China’s securities regulator has released draft rules aimed at cutting trading commissions for mutual funds and addressing conflicts of interest between securities trading and fund sales businesses of brokerages. The proposed rules, which aim to protect investors and regulate the allocation of trading commissions by fund managers, come five months after the regulator urged mutual funds to reduce management fees and costs for investors.
If implemented, the new rules would benefit brokerages with strong trading and research capabilities. Trading commissions for both passive and active fund products would be reduced, with overall commissions estimated to be cut by a third. Additionally, fund managers would be prohibited from paying trading commissions for third-party services, and mutual funds’ sales teams would no longer be involved in selecting brokers and allocating trading commissions.

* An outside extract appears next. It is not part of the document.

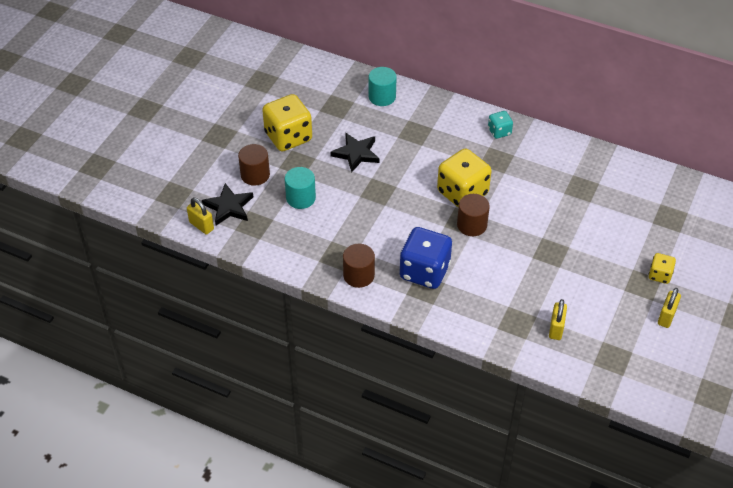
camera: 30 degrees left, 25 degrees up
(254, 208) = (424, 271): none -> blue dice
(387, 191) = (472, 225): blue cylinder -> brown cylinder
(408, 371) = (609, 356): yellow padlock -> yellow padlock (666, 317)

To ensure fairness, a mutual fund company would be prohibited from paying more than 15% of its total trading commissions to a single brokerage. The proposed rules aim to guide the brokerage business back to research, promoting transparency and accountability.
In addition to these rules, the regulator is expected to further tighten regulation on fund distribution fees in the next stage of reform. This move is in line with the government’s efforts to enhance the stability and sustainability of the financial sector.
Furthermore, the securities regulator has also published separate draft rules to tighten scrutiny of China’s private funds. The minimum investment threshold for qualified investors in private equity or venture capital funds would be increased to at least 3 million yuan. The aim is to reduce risk in the private fund sector, which plays a crucial role in innovation and economic growth in China.
Overall, the draft rules proposed by China’s securities regulator seek to create a more transparent, fair, and accountable mutual fund industry. By cutting trading commissions, addressing conflicts of interest, and tightening regulation on private funds, the regulator aims to protect investors and promote the stability and sustainability of China’s financial sector.